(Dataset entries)

=====

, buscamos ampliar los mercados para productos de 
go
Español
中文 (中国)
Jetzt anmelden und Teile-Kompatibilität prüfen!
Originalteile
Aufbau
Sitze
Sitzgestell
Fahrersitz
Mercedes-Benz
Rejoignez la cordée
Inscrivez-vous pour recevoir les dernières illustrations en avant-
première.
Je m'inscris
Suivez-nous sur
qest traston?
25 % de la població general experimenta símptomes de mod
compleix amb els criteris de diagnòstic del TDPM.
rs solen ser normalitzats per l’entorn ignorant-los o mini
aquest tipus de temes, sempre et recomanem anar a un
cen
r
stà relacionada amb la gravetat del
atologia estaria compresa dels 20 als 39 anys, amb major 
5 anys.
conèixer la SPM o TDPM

=====

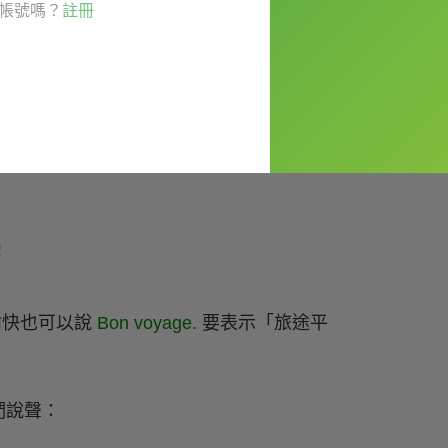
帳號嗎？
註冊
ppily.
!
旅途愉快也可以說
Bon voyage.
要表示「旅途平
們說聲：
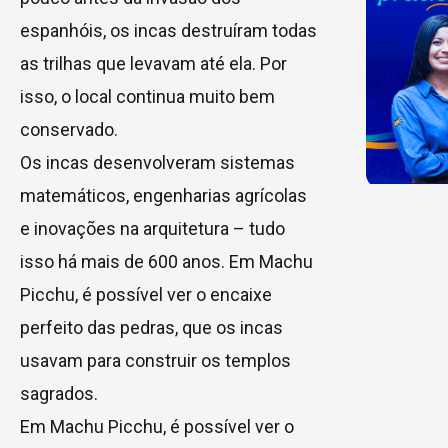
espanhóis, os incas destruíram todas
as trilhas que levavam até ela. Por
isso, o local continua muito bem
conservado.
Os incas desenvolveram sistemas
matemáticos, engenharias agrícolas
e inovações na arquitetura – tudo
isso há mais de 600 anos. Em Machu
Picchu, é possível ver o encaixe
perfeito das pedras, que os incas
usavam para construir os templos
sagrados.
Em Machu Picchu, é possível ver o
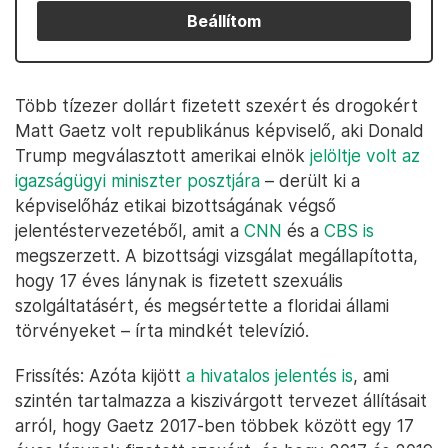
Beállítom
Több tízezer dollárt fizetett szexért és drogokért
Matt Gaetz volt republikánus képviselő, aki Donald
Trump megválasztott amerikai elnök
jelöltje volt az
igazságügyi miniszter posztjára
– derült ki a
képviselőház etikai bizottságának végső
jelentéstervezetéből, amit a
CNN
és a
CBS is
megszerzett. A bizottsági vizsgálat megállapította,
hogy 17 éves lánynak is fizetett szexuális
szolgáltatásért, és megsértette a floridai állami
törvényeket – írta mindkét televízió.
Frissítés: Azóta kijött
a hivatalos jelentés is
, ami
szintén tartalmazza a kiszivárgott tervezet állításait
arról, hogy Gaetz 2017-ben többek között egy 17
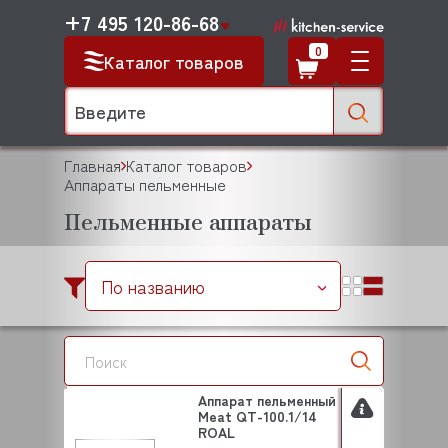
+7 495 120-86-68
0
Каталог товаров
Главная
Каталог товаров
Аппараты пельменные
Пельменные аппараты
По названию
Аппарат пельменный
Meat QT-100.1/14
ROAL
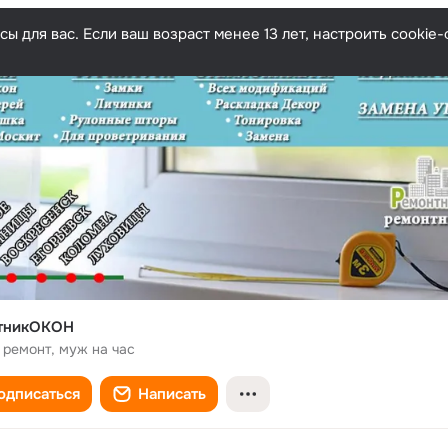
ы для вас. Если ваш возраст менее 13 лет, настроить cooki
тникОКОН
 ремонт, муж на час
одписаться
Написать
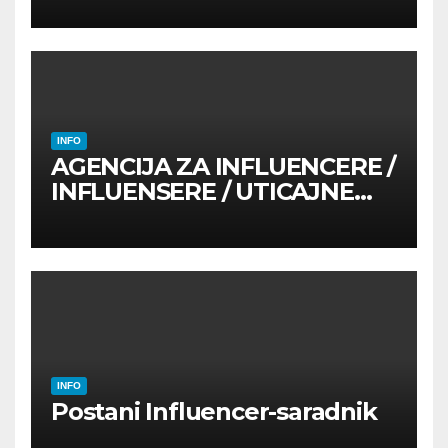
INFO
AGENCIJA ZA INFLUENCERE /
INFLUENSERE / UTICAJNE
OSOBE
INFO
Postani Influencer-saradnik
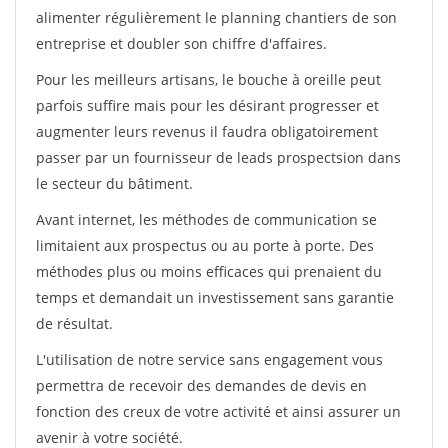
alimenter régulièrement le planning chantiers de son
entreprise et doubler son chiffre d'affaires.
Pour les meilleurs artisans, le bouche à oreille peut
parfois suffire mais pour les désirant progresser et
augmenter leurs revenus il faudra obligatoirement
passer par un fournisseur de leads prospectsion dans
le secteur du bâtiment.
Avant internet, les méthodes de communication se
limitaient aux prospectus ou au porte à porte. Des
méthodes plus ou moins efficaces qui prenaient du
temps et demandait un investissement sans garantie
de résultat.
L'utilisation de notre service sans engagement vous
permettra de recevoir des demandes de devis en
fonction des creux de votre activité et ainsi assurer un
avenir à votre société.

=====

## What to do
Can you reproduce the data word for word, from the line containing "para productos de" down to the line containing "conèixer la SPM o TDPM", with both of those lines included?

## Reply
, buscamos ampliar los mercados para productos de 
go
Español
中文 (中国)
Jetzt anmelden und Teile-Kompatibilität prüfen!
Originalteile
Aufbau
Sitze
Sitzgestell
Fahrersitz
Mercedes-Benz
Rejoignez la cordée
Inscrivez-vous pour recevoir les dernières illustrations en avant-
première.
Je m'inscris
Suivez-nous sur
qest traston?
25 % de la població general experimenta símptomes de mod
compleix amb els criteris de diagnòstic del TDPM.
rs solen ser normalitzats per l’entorn ignorant-los o mini
aquest tipus de temes, sempre et recomanem anar a un
cen
r
stà relacionada amb la gravetat del
atologia estaria compresa dels 20 als 39 anys, amb major 
5 anys.
conèixer la SPM o TDPM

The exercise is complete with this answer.